| Exercise prompt |
Exactly the lines below from the one with "54: (394, 5, 2.14)" up to and including the one with "43: (122, 83, 4.60)" make up the answer, with nothing else added.

[Items from a dataset]
......

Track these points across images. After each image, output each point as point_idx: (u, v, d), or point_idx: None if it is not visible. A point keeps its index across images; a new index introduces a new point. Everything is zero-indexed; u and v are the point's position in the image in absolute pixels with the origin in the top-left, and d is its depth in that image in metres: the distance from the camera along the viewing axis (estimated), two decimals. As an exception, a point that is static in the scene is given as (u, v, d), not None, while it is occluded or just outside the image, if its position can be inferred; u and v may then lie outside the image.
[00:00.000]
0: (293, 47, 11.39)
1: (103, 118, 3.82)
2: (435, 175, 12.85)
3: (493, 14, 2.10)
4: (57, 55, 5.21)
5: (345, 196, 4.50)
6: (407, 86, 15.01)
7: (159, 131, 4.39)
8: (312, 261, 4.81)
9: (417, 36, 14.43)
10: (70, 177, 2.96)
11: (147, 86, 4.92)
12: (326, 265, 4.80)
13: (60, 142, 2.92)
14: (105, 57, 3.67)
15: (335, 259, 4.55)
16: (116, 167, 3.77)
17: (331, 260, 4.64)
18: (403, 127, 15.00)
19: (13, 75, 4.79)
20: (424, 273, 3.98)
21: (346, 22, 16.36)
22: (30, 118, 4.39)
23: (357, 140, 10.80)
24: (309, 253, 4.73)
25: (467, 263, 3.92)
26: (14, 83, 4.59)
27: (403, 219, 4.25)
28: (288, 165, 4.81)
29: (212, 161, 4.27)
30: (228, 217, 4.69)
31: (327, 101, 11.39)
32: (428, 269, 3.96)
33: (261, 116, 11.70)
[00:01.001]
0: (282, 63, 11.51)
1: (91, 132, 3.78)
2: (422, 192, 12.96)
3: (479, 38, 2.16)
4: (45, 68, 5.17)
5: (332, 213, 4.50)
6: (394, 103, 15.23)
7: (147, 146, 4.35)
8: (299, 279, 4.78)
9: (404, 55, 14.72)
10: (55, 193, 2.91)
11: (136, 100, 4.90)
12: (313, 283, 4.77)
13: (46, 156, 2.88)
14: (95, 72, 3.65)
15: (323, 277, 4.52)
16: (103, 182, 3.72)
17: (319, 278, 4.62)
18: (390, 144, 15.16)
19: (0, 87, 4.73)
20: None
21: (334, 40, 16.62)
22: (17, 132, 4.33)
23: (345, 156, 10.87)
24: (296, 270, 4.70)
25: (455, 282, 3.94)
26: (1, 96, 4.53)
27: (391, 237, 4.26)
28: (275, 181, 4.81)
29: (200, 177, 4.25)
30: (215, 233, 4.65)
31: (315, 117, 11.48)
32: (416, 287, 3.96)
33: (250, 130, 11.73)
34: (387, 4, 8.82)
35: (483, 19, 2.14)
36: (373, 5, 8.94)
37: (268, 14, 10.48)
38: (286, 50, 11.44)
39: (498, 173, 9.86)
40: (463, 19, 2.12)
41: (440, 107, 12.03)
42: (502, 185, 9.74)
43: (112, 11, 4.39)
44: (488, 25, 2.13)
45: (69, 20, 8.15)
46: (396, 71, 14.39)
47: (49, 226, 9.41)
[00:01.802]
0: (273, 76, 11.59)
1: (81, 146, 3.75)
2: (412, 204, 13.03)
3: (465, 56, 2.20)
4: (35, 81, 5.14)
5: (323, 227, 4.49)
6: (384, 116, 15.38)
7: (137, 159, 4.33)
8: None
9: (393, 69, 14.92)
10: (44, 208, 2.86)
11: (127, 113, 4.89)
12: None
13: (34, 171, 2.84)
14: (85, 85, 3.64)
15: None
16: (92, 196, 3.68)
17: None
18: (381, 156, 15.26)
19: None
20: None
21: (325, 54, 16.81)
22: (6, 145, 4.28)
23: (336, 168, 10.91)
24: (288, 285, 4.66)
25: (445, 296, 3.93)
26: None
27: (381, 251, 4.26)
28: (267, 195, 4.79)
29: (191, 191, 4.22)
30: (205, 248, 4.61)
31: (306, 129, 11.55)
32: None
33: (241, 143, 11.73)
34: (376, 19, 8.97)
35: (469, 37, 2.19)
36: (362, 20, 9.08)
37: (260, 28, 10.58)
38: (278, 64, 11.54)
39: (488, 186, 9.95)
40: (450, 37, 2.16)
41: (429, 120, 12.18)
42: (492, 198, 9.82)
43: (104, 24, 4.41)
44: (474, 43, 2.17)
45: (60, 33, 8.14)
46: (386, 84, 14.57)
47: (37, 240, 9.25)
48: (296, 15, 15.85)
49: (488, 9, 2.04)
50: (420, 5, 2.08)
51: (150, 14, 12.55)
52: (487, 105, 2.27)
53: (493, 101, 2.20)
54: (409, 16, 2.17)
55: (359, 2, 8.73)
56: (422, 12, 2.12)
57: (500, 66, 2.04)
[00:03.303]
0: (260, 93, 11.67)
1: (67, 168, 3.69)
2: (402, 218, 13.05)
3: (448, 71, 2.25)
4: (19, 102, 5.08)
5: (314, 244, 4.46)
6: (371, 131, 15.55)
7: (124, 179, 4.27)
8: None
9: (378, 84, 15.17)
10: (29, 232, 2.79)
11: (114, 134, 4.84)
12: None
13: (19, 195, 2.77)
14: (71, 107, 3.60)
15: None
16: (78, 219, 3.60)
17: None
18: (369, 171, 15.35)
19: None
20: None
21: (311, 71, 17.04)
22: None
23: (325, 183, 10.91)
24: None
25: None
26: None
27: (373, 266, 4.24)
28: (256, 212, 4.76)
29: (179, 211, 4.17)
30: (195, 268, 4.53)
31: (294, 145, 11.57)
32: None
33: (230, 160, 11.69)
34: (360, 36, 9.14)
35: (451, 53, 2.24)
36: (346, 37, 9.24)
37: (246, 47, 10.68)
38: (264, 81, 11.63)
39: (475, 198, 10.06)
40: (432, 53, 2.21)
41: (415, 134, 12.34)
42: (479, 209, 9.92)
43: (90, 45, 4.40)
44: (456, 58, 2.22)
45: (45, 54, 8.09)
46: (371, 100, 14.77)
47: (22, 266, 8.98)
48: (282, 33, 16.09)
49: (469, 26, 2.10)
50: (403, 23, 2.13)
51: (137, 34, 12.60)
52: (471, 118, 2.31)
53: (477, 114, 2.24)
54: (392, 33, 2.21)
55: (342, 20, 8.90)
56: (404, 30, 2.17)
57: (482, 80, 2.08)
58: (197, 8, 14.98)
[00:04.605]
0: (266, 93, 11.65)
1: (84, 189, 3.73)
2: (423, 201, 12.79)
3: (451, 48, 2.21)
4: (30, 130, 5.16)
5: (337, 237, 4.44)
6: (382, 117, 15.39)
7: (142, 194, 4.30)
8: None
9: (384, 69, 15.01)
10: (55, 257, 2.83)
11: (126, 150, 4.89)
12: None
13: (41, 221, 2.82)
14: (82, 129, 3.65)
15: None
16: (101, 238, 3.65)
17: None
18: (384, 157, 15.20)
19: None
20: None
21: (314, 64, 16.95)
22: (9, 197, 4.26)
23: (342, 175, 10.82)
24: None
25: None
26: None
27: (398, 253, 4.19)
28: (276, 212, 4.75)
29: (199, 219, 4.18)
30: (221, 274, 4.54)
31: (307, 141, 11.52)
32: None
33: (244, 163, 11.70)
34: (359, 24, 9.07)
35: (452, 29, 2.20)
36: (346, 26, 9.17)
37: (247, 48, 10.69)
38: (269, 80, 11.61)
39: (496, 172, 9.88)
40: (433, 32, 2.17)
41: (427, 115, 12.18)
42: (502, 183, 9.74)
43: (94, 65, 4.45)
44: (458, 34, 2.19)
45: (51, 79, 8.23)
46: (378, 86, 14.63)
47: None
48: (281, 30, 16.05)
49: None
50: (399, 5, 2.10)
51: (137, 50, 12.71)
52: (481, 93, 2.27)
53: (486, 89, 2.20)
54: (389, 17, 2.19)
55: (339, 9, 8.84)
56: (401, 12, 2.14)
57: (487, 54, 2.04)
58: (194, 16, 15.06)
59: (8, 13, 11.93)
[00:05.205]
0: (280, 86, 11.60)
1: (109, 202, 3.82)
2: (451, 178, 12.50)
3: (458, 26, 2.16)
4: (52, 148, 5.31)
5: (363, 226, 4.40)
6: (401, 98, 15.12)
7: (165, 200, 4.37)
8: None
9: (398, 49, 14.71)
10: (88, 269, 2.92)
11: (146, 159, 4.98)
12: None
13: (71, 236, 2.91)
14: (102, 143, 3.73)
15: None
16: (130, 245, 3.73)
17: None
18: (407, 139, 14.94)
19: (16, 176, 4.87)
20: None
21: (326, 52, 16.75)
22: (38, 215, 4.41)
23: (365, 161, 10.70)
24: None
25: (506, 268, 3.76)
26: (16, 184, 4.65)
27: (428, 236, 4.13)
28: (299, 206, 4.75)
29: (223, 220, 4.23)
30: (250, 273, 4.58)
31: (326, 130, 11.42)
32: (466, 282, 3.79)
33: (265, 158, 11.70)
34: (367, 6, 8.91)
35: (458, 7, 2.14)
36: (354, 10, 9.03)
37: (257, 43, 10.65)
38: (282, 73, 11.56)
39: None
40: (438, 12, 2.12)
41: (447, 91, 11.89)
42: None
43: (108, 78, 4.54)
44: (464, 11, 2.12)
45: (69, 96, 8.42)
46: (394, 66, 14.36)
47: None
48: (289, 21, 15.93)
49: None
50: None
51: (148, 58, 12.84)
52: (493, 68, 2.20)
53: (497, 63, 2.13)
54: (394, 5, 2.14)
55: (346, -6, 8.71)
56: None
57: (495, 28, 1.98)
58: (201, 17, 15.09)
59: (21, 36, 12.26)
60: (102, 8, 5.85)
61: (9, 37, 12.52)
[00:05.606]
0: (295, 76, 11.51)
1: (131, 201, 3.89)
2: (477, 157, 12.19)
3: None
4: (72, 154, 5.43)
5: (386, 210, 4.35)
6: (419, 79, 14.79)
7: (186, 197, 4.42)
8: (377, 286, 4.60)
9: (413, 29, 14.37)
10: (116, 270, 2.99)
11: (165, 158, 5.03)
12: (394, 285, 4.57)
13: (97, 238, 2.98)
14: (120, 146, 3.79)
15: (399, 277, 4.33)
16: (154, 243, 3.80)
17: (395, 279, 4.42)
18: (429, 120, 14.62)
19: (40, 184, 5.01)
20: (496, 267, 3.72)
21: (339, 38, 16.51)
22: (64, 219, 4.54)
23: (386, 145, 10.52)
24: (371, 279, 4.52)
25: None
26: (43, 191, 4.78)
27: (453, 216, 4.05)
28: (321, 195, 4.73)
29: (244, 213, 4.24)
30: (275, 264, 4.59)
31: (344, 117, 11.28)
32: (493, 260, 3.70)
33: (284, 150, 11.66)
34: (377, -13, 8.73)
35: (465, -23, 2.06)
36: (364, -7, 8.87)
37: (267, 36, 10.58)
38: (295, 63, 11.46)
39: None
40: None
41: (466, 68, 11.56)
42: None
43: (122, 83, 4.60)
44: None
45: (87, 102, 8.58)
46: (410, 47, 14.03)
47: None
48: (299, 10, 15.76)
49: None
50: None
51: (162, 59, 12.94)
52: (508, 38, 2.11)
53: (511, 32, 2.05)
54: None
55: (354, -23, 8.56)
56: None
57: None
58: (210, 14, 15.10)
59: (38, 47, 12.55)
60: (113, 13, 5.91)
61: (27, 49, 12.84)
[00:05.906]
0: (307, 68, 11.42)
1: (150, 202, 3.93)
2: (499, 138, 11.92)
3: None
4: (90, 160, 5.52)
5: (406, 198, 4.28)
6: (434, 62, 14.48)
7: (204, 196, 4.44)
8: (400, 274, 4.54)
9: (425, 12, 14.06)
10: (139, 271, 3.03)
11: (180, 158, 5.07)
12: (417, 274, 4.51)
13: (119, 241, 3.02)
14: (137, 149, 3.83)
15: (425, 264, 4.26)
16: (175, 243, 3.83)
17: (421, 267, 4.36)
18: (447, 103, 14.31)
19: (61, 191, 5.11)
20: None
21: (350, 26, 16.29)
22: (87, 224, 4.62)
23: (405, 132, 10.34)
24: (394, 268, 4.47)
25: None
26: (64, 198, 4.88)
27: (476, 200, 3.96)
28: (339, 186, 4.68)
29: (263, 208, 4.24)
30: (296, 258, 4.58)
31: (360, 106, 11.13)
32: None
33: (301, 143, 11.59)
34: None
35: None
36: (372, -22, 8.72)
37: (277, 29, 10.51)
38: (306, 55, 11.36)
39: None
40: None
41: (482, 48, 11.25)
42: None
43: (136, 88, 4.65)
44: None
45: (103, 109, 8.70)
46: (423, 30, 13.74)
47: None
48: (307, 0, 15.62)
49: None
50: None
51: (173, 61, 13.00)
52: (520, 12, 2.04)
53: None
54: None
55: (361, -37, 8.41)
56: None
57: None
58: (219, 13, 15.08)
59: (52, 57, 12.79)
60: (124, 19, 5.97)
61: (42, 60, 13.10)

......

| Output |
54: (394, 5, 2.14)
55: (346, -6, 8.71)
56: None
57: (495, 28, 1.98)
58: (201, 17, 15.09)
59: (21, 36, 12.26)
60: (102, 8, 5.85)
61: (9, 37, 12.52)
[00:05.606]
0: (295, 76, 11.51)
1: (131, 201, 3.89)
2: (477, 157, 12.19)
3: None
4: (72, 154, 5.43)
5: (386, 210, 4.35)
6: (419, 79, 14.79)
7: (186, 197, 4.42)
8: (377, 286, 4.60)
9: (413, 29, 14.37)
10: (116, 270, 2.99)
11: (165, 158, 5.03)
12: (394, 285, 4.57)
13: (97, 238, 2.98)
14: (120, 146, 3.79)
15: (399, 277, 4.33)
16: (154, 243, 3.80)
17: (395, 279, 4.42)
18: (429, 120, 14.62)
19: (40, 184, 5.01)
20: (496, 267, 3.72)
21: (339, 38, 16.51)
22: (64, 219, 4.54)
23: (386, 145, 10.52)
24: (371, 279, 4.52)
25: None
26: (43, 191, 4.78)
27: (453, 216, 4.05)
28: (321, 195, 4.73)
29: (244, 213, 4.24)
30: (275, 264, 4.59)
31: (344, 117, 11.28)
32: (493, 260, 3.70)
33: (284, 150, 11.66)
34: (377, -13, 8.73)
35: (465, -23, 2.06)
36: (364, -7, 8.87)
37: (267, 36, 10.58)
38: (295, 63, 11.46)
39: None
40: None
41: (466, 68, 11.56)
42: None
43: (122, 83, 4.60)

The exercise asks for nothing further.